Junto a su grupo, Susini transmitió en 1920 Parsifal, de Wagner, desde el Teatro Coliseo. “Raros” a los ojos de la época, los muchachos fueron apodados “Locos de la azotea

El juego inocente del 27 de agosto modificó paulatinamente la vida de un país, en épocas en que no existía ni el Obelisco. Presidencia de Hipólito Yrigoyen. La bendita cinta sobrevive. El propio Telémaco empuñó el micrófono y grabó su voz para siempre: “Señoras y señores, la Sociedad Radio Argentina les presenta hoy el Festival Sacro de Ricardo Wagner, Parsifal…”.
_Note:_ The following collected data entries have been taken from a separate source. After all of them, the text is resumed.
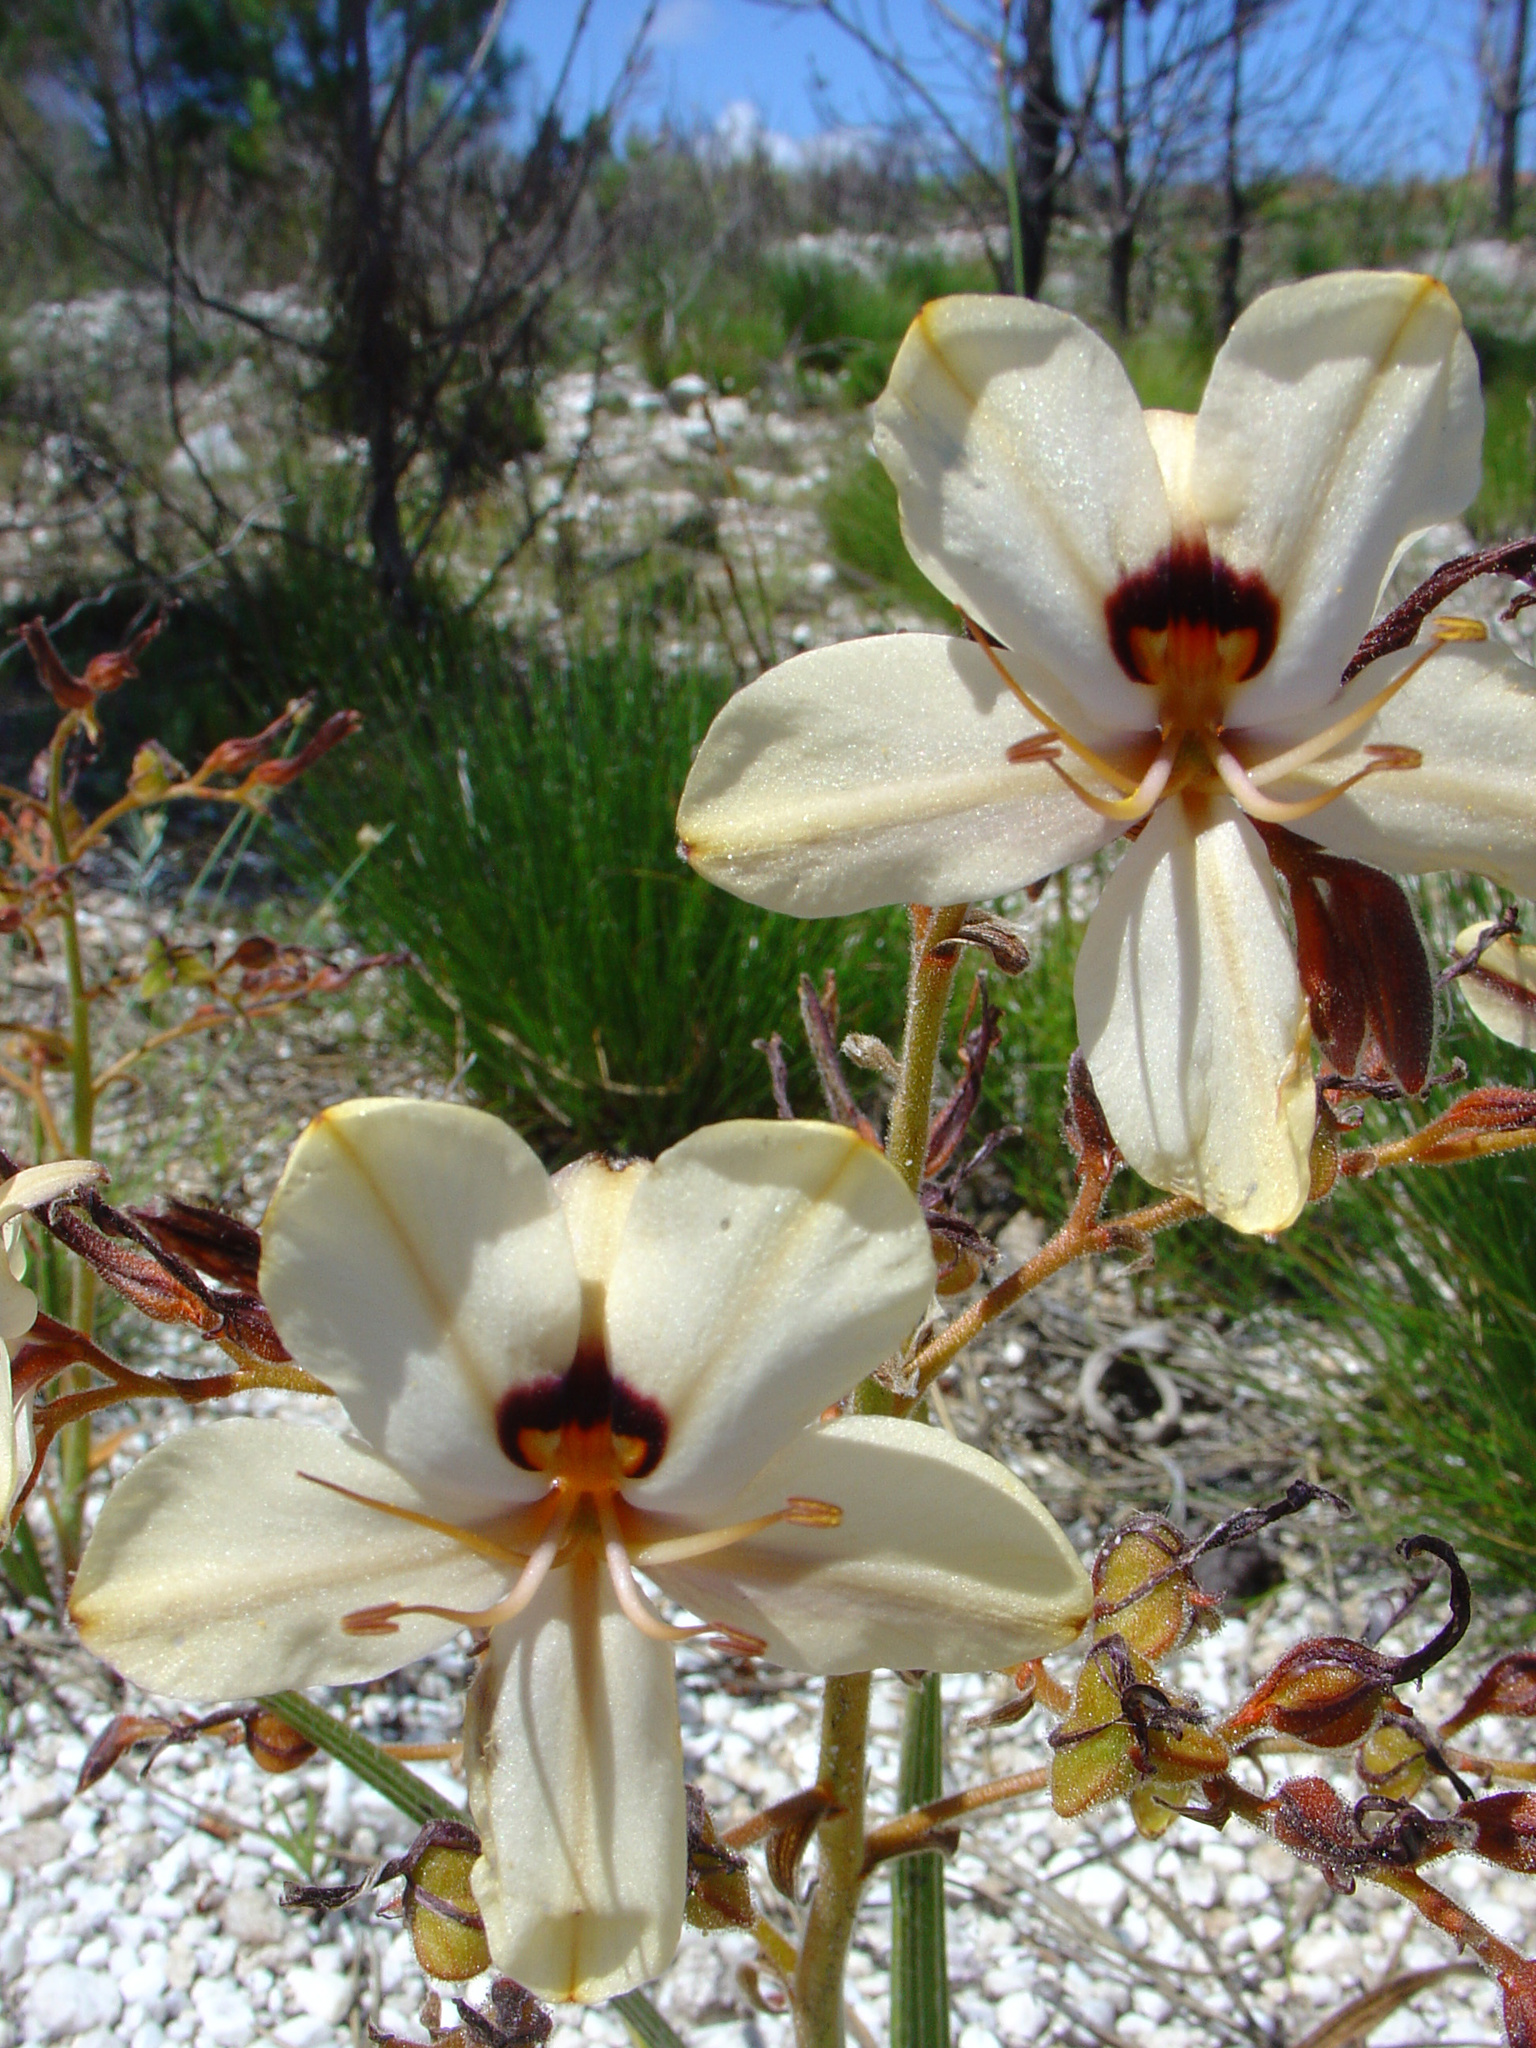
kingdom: Plantae
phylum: Tracheophyta
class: Liliopsida
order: Commelinales
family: Haemodoraceae
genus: Wachendorfia
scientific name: Wachendorfia paniculata
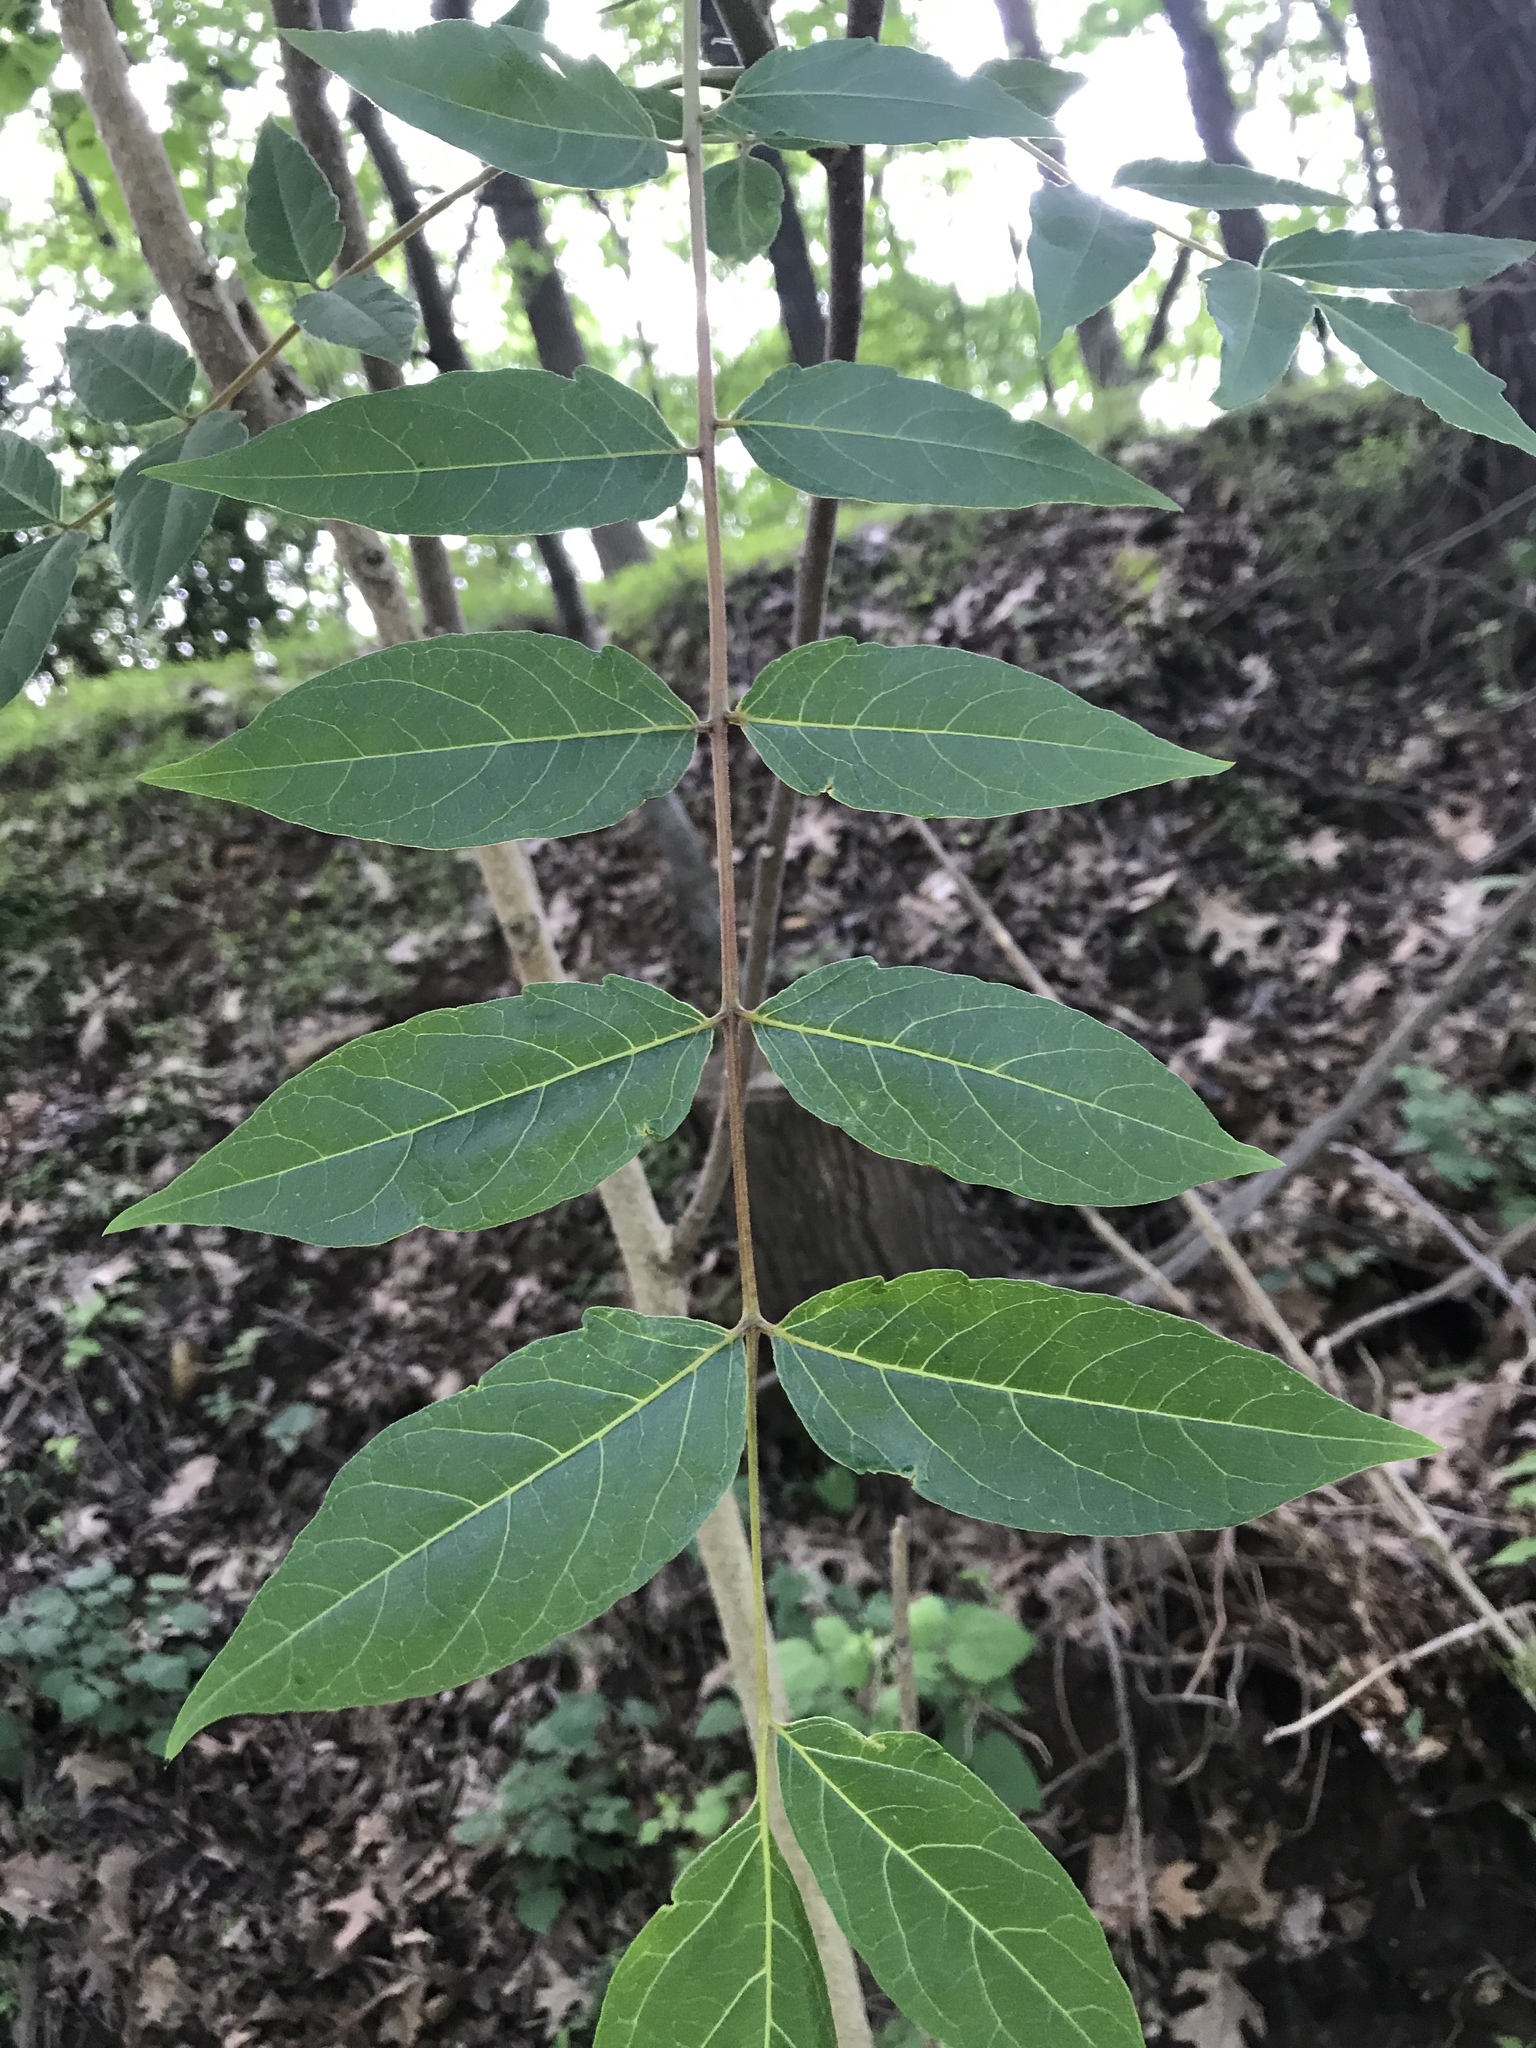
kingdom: Plantae
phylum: Tracheophyta
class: Magnoliopsida
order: Sapindales
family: Simaroubaceae
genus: Ailanthus
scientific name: Ailanthus altissima
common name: Tree-of-heaven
María Susini, sobrina nieta de ese señor al que Albert Einstein definió como “una de las primeras inteligencias de la Argentina”, creció en una casa en la que “los cuentos y el folclore acerca de ese sabio radioaficionado” estaban a la orden del día. “Era hermano de mi abuelo e integrante de una de las familias más rica del país. Una generación sabia que estudiaba mucho. Supe que él hablaba nueve idiomas, venía de familia de médicos y lo pintoresco es que el día de la primera transmisión, él y mi abuelo compraron válvulas al por mayor y le agotaron el stock al ferretero que preguntaba intrigado qué locura estaban por hacer”

Después del hito, los mitos. Que fue a las 21 de una noche estrellada, que el transmisor tenía 5 vatios… Dice también la leyenda que la transmisión duró unas tres horas y que almas solitarias de algún barco que navegaba por Brasil, llegaron a escucharla. Hasta el Presidente de la Nación felicitó a Susini, quien murió en 1972, cuando la televisión asumió su reinado.

La arrogancia argentina habla, en muchos caso, erróneamente, de “radio como invento nuestro”. O “primera emisión de radio de la historia” (las emisiones anteriores tenían un carácter experimental). Pero el estadounidense David Sarnoff y el italiano Guillermo Marconi ya habían hecho una experiencia similar.

Hoy, con una radiofonía golpeada, emisoras en crisis -algunas a punto de ser rematadas-, poco parece existir para celebrar. A pesar de eso: Gracias, Don Telémaco.